About your fiance... he probably doesn't understand. But that's not necessarily a negative. If you've been honest with him about your past (I'm not telling you to give him highly detailed pictures of behavior - simply be straightforward about what you did & didn't do), then his willingness to give you grace for that should be an echo of what God has already done for you.

I do understand that I may have misunderstood (he he he... lousy sentence construction) the situation with your fiance - maybe I need more info to give advice that is more on-target.

Llorna - I hope this is helpful... to you and to other folks reading this blog.

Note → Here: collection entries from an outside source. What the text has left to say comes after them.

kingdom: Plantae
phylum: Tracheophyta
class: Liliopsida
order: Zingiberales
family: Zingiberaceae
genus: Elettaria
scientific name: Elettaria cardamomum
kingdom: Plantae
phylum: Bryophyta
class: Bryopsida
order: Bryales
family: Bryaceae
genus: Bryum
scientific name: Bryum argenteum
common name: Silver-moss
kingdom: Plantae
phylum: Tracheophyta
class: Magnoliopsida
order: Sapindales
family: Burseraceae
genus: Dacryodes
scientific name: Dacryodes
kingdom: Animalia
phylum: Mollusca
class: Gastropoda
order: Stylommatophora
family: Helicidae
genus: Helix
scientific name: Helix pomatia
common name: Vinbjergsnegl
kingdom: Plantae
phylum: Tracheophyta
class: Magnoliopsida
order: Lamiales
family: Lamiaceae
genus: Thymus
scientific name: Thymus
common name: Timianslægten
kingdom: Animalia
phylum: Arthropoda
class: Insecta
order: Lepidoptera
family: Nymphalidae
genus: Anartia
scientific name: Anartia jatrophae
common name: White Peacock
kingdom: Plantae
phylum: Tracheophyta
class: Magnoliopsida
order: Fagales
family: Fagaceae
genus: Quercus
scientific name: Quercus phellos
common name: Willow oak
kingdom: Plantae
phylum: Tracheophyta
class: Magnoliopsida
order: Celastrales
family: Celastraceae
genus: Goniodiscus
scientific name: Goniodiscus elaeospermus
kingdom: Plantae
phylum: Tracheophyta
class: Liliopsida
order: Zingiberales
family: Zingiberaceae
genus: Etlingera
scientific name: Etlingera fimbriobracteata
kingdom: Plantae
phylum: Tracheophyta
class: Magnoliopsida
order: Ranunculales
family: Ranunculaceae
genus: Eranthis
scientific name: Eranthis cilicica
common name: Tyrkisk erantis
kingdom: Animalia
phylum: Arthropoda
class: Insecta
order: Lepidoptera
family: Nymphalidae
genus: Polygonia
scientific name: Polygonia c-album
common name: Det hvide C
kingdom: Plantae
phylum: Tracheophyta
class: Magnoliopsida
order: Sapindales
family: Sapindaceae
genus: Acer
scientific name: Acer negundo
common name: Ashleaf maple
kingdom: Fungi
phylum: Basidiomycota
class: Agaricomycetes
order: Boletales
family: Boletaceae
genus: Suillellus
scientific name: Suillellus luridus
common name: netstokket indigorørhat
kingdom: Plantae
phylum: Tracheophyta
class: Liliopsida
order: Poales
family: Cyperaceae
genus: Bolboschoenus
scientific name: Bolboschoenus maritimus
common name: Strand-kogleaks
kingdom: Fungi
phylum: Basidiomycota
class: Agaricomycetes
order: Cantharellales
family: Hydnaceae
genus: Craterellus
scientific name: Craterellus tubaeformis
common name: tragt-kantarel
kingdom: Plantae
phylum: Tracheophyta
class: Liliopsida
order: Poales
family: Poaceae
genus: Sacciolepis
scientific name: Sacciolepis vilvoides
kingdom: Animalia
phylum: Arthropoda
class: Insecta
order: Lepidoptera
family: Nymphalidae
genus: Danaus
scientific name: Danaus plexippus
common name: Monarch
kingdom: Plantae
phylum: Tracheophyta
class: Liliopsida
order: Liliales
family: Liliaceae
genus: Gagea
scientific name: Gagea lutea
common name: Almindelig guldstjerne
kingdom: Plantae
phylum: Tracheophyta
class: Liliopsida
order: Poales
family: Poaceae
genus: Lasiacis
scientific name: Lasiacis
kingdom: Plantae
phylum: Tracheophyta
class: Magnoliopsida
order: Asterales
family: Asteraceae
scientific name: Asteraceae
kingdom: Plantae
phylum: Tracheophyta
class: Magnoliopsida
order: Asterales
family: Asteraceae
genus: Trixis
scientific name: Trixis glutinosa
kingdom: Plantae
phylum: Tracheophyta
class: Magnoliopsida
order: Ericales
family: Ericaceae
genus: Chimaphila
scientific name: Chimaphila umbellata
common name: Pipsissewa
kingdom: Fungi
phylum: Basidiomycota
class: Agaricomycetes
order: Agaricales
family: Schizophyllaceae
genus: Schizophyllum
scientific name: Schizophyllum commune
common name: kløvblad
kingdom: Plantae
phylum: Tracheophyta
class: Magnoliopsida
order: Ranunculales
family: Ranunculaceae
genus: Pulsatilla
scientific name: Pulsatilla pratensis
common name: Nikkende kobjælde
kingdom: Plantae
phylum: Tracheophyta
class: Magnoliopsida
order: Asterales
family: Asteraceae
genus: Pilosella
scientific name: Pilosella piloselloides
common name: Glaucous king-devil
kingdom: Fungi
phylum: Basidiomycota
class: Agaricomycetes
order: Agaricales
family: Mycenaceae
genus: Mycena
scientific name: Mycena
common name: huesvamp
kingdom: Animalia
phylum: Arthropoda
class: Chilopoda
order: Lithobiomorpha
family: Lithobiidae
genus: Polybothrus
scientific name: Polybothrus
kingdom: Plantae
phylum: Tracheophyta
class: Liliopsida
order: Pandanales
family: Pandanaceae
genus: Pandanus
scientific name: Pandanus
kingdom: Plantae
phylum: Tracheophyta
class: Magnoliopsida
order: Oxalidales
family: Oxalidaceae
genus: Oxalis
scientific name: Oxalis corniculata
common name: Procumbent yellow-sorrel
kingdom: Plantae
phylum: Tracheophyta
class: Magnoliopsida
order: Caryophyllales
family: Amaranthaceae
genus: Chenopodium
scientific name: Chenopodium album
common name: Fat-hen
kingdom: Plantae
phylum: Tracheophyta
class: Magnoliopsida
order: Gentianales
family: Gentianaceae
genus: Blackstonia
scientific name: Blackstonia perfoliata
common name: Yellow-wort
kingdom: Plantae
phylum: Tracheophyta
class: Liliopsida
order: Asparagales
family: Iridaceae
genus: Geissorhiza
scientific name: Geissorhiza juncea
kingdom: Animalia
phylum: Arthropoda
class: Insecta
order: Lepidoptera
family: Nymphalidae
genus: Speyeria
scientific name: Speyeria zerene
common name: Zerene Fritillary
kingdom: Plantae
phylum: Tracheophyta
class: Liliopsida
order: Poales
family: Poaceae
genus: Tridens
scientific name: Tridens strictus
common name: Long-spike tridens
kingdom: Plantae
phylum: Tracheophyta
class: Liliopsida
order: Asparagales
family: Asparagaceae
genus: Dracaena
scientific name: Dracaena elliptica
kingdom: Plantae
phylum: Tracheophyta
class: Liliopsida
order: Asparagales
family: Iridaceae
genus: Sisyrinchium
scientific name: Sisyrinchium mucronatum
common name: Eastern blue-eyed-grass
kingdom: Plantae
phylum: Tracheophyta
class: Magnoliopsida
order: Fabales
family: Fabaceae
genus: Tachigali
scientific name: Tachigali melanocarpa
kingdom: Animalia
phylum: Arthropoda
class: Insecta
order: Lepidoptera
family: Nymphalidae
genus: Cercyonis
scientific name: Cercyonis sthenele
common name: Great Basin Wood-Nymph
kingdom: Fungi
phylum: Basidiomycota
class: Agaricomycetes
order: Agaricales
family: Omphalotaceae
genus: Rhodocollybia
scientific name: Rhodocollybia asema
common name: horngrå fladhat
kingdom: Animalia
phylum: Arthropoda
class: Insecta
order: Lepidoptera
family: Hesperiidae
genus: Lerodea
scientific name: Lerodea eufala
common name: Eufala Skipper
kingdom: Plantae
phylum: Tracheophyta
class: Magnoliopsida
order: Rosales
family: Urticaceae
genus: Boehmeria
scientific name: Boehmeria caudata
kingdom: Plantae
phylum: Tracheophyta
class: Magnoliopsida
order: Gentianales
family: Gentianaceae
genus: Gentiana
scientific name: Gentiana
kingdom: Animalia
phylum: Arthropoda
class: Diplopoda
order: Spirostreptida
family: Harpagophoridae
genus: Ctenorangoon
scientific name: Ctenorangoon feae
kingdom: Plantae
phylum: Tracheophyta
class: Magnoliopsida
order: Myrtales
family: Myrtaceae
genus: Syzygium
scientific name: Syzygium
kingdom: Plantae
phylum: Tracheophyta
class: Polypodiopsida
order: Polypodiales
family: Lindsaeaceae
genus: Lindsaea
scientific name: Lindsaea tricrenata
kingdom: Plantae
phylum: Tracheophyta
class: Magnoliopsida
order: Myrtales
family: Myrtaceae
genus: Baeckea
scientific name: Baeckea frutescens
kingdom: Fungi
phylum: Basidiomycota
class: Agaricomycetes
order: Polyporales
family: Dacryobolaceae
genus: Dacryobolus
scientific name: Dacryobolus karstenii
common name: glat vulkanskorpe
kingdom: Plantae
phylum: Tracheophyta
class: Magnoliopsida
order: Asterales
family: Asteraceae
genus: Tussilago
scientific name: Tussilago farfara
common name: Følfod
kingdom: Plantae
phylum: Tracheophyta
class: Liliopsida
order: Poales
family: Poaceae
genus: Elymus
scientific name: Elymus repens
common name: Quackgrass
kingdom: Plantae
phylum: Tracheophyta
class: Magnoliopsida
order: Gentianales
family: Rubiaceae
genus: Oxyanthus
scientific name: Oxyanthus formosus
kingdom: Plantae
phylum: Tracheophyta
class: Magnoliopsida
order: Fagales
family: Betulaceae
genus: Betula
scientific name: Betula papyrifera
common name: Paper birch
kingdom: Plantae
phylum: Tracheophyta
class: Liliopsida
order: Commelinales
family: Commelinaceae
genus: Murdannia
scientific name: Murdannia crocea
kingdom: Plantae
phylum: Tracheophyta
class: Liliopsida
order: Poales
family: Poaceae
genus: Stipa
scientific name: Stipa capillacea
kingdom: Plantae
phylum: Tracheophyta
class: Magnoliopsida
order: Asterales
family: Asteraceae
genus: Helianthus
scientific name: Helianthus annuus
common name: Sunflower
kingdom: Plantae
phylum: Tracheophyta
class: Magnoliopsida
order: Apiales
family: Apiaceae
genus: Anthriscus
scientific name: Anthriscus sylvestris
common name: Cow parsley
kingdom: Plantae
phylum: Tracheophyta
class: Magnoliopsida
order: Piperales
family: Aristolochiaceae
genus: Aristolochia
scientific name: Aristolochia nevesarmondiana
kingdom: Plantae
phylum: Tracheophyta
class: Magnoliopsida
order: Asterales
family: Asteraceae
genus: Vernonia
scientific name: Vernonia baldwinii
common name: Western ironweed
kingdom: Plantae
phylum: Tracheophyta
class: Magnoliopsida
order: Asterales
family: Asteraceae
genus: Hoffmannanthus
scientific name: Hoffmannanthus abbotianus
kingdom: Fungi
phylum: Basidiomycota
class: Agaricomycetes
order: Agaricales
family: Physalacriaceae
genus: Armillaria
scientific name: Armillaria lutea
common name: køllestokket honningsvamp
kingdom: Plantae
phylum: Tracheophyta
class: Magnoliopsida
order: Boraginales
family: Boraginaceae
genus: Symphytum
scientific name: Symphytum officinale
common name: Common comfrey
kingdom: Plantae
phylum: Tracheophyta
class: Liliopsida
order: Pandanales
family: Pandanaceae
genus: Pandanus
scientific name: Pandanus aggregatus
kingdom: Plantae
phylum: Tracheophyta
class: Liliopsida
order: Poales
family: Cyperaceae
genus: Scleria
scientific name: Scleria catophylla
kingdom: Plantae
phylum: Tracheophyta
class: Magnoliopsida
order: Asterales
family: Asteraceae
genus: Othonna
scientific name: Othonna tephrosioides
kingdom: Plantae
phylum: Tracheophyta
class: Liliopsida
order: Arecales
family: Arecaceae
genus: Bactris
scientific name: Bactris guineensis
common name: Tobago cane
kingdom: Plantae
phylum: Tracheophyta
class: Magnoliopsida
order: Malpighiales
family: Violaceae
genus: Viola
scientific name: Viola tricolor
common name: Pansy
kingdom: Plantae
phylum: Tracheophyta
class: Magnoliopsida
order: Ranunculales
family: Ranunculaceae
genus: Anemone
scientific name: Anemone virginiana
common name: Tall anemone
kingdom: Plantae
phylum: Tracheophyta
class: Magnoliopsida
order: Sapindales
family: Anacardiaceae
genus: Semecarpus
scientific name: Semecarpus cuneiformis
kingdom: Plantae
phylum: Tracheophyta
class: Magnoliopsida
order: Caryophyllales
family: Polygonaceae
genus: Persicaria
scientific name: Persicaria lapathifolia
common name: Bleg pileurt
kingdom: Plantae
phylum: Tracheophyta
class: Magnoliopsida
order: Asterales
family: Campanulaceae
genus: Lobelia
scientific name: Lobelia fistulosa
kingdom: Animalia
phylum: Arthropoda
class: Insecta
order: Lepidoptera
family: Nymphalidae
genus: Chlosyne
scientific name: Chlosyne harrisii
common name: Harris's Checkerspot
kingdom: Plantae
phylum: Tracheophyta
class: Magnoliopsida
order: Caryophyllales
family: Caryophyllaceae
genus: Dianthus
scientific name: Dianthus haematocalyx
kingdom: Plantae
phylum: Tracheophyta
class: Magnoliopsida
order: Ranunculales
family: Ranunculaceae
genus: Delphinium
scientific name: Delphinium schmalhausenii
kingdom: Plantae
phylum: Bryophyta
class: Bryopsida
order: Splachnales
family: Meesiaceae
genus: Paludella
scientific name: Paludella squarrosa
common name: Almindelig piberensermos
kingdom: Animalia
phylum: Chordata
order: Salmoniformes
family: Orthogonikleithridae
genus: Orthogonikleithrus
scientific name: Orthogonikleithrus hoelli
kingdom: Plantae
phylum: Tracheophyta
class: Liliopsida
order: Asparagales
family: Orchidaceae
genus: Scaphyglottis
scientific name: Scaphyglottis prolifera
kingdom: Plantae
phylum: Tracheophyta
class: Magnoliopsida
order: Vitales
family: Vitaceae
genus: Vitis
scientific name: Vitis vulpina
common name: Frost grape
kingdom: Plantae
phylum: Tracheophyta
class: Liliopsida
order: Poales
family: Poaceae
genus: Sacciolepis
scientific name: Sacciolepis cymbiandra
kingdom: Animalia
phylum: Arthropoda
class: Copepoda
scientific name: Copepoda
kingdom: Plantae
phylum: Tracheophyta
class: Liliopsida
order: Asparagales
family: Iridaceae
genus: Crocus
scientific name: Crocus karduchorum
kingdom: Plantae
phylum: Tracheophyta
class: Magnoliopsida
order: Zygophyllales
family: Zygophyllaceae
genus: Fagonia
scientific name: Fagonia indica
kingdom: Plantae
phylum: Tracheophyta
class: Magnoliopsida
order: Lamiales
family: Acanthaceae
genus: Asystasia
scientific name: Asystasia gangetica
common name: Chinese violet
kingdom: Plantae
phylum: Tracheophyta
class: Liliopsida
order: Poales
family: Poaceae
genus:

And to you game-happy folks who appreciated the token PR reference, I promise I'm working on a game-related post. Really!

2 comments:

Mark (aka pastor guy) said...

I think counseling might be helpful...

But even as I say that, I need to ask you to clarify "lacking". Are you referring to the 'spark' issue you referenced on your own blog?

Anonymous said...

It's one of those unpleasant things..you can be forgiven for sin but not freed from punishment for that sin (look at King David.) My spouse had a sexual past also, and she told me a short time into our relationship. I thought about it briefly and decided that since God had forgiven her, then it was not my place to hold it over her head or refuse to forgive her myself. She had matured a great deal since that previous relationship and wanted to live in proper pre-marital chastity.